A week is a year for COVID-19 content

Has the Web helped or hindered in dealing with COVID-19? That sounds like a crazy question. Surely, unequivocally, the Web has helped. Just like print opened up the world to new ideas, right?

“During the first century after Gutenberg’s invention, print did as much to perpetuate blatant errors as it did to spread enlightened truth,” Renato Rosaldo wrote in, The Cultural Impact of the Printed Word. “There is no evidence that, except in religion, printing hastened the spread of new ideas… In fact, the printing of medieval scientific texts may have delayed the acceptance of Copernicus,” Elizabeth Eisenstein wrote in her book, The Printing Revolution in Early Modern Europe.

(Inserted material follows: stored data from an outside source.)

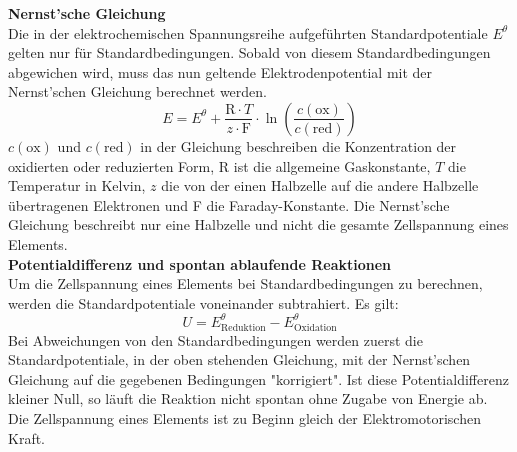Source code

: \noindent\textbf{Nernst'sche Gleichung}\\
Die in der elektrochemischen Spannungsreihe aufgeführten Standardpotentiale $E^\theta$
gelten nur für Standardbedingungen. Sobald von diesem Standardbedingungen abgewichen wird, muss das nun geltende Elektrodenpotential mit der Nernst’schen
Gleichung berechnet werden.
\begin{equation}
    E=E^\theta + \frac{\mathrm{R}\cdot T}{z\cdot \mathrm{F}}\cdot \ln \left(\frac{c(\mathrm{ox})}{c(\mathrm{red})}\right)
\end{equation}
$c(\mathrm{ox})$ und $c(\mathrm{red})$ in der Gleichung beschreiben die Konzentration der oxidierten
oder reduzierten Form, R ist die allgemeine Gaskonstante, $T$ die Temperatur in Kelvin, $z$ die von der einen Halbzelle auf die andere Halbzelle
übertragenen Elektronen und F die Faraday-Konstante. Die Nernst’sche Gleichung beschreibt nur eine Halbzelle und nicht die gesamte
Zellspannung eines Elements.\supercite{skript}\\

\noindent\textbf{Potentialdifferenz und spontan ablaufende Reaktionen}\\
Um die Zellspannung eines Elements bei Standardbedingungen zu berechnen, werden die Standardpotentiale voneinander subtrahiert. Es gilt:
\begin{equation}
    U=E^\theta_\mathrm{Reduktion}-E^\theta_\mathrm{Oxidation}
\end{equation}
Bei Abweichungen von den Standardbedingungen werden zuerst die Standardpotentiale, in der oben stehenden Gleichung, mit der Nernst’schen Gleichung auf die
gegebenen Bedingungen "korrigiert". Ist diese Potentialdifferenz kleiner Null, so
läuft die Reaktion nicht spontan ohne Zugabe von Energie ab. Die Zellspannung
eines Elements ist zu Beginn gleich der Elektromotorischen Kraft.\supercite{skript}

For every piece of quality information on the Web, there is another piece of misinformation. How much, for example, has the Web contributed to the fact that about 30% of people in the US say they will not get a COVID-19 vaccination? For every page that’s up-to-date, there’s at least one more that’s out-of-date. In the early months of the pandemic, how many people, having lost their sense of smell, went to an approved health site and felt relieved that losing your sense of smell was not seen as a COVID-19 symptom?

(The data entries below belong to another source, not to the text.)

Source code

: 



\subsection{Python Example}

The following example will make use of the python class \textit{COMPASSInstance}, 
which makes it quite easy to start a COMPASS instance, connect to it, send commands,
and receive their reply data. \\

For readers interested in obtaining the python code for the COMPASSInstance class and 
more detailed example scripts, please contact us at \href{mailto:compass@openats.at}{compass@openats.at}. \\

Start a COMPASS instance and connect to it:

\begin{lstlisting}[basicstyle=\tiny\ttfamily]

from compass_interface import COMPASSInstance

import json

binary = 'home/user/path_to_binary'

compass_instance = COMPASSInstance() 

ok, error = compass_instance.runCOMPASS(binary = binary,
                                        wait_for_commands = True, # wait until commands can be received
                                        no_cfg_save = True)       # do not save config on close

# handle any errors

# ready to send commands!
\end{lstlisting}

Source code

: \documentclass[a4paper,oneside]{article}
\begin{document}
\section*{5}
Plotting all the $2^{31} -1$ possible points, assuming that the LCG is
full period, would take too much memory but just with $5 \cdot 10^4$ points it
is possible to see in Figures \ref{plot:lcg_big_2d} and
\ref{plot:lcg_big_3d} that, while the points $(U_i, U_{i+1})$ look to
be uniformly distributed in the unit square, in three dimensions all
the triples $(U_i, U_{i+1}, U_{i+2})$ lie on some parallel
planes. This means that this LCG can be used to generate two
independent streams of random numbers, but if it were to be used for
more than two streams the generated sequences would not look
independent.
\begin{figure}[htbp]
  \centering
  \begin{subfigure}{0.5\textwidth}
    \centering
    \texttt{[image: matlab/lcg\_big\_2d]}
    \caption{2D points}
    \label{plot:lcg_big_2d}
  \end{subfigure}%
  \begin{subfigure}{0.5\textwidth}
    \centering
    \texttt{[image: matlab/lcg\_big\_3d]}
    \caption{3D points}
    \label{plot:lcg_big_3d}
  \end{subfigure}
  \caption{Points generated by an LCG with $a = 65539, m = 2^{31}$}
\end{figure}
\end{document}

If you go to reputable health websites you trust that the information is accurate. It’s not always the case. Many health organizations were simply too slow to adapt to new data about the virus. For example, evidence began to emerge quickly that the virus was airborne, whereas the accepted medical wisdom was that it was not. Knowing that the virus was airborne has huge implications. It would be a reason to mandate the use of face masks. Yet many of the most reputable health organizations were unable to accept this new information quickly enough. Thus the virus spread much faster than it would have had face masks and other physical distancing initiatives been more actively promoted and implemented. Lives were lost because minds and organizations were slow, were rigid, were unable to change when presented with new data.

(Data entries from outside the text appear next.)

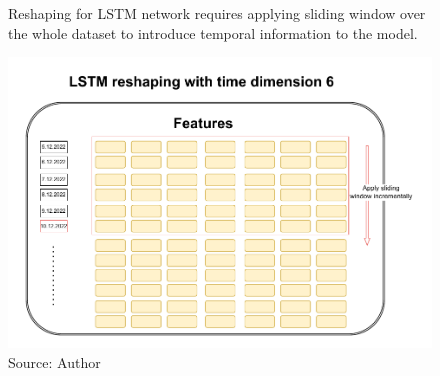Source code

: \begin{figure}[!h]
    \centering
    \caption{Reshaping for LSTM network requires applying
    sliding window over the whole dataset to introduce temporal information
    to the model.}
    \includegraphics[width=1\textwidth]{Figures/LSTM_reshaping.drawio.pdf}
    \caption*{Source: Author}
    \label{fig:dataset_lstm_reshape}
\end{figure}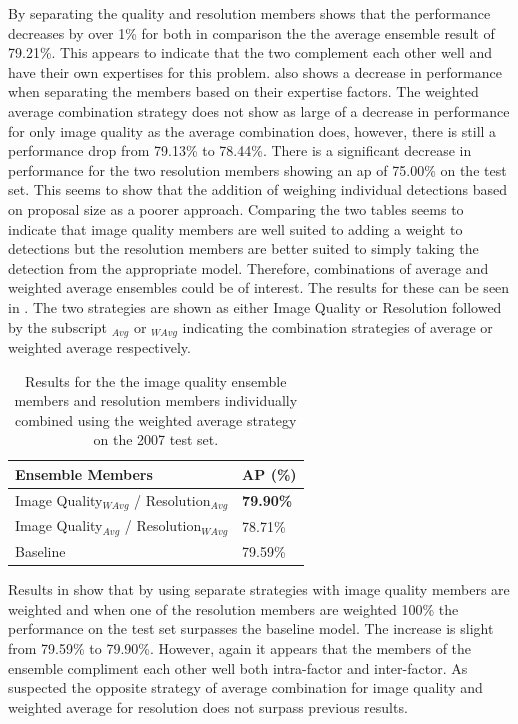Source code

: By separating the quality and resolution members  shows that the performance decreases by over 1\% for both in comparison the the average ensemble result of 79.21\%. This appears to indicate that the two complement each other well and have their own expertises for this problem.  also shows a decrease in performance when separating the members based on their expertise factors. The weighted average combination strategy does not show as large of a decrease in performance for only image quality as the average combination does, however, there is still a performance drop from 79.13\% to 78.44\%. There is a significant decrease in performance for the two resolution members showing an \gls{ap} of 75.00\% on the test set. This seems to show that the addition of weighing individual detections based on proposal size as a poorer approach. Comparing the two tables seems to indicate that image quality members are well suited to adding a weight to detections but the resolution members are better suited to simply taking the detection from the appropriate model. Therefore, combinations of average and weighted average ensembles could be of interest. The results for these can be seen in . The two strategies are shown as either Image Quality or Resolution followed by the subscript $_{Avg}$ or $_{WAvg}$ indicating the combination strategies of average or weighted average respectively. 

\begin{table}[h]
\centering
\caption{Results for the the image quality ensemble members and resolution members individually combined using the weighted average strategy on the 2007 test set.}
\label{tab:weandavgres}
\begin{tabular}{|l|l|}
\hline
\textbf{Ensemble Members}                  & \textbf{AP (\%)} \\ \hline
Image Quality$_{WAvg}$ / Resolution$_{Avg}$ & \textbf{79.90\%} \\ \hline
Image Quality$_{Avg}$ / Resolution$_{WAvg}$ & 78.71\% \\ \hline
Baseline                          & 79.59\% \\ \hline
\end{tabular}
\end{table}

Results in  show that by using separate strategies with image quality members are weighted and when one of the resolution members are weighted 100\% the performance on the test set surpasses the baseline model. The increase is slight from 79.59\% to 79.90\%. However, again it appears that the members of the ensemble compliment each other well both intra-factor and inter-factor. As suspected the opposite strategy of average combination for image quality and weighted average for resolution does not surpass previous results. 




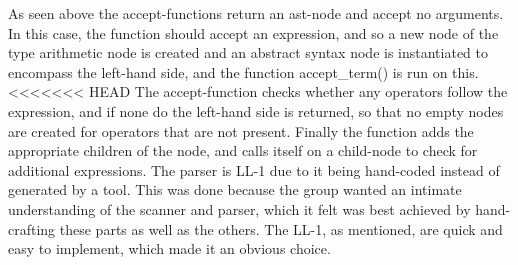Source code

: As seen above the accept-functions return an \ac{ast}-node and accept no arguments. In this case, the function should accept an expression, and so a new node of the type arithmetic node is created and an abstract syntax node is instantiated to encompass the left-hand side, and the function accept\_term() is run on this. 
<<<<<<< HEAD
\vspace{10pt}
The accept-function checks whether any operators follow the expression, and if none do the left-hand side is returned, so that no empty nodes are created for operators that are not present.
\vspace{10pt}
Finally the function adds the appropriate children of the node, and calls itself on a child-node to check for additional expressions.
\vspace{10pt}
The parser is LL-1 due to it being hand-coded instead of generated by a tool. This was done because the group wanted an intimate understanding of the scanner and parser, which it felt was best achieved by hand-crafting these parts as well as the others. The LL-1, as mentioned, are quick and easy to implement, which made it an obvious choice.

Content is critical. I published a book with that title in 2001 because in my job as a Web consultant I could not get the vast majority of organizations I worked with to take content seriously. Twenty years later, what has changed? There’s some great progress. Many of the health websites that I’ve worked with have truly professionalized their management of Web content.

What was particularly positive to see in government health websites in Ireland, the UK, Canada, and New Zealand, to name just a few, was the publication of clear, simple, useful information. There were no stupid images of people blowing their noses as there had been 10 years earlier during the swine flu outbreak. There was no stupid content from ministers welcoming you to the website and telling you how much the government cared and how much the government was doing. The coronavirus was called the coronavirus because that’s what people were searching for. I remember during the swine flu outbreak having huge problems with certain communications departments who demanded that it should be called H1N1.

So, there is a lot of great progress, but there is so much more progress needed if we are to get the maximum potential out of content and the Web so as to “flatten the curve” and get our societies and economies up and running again.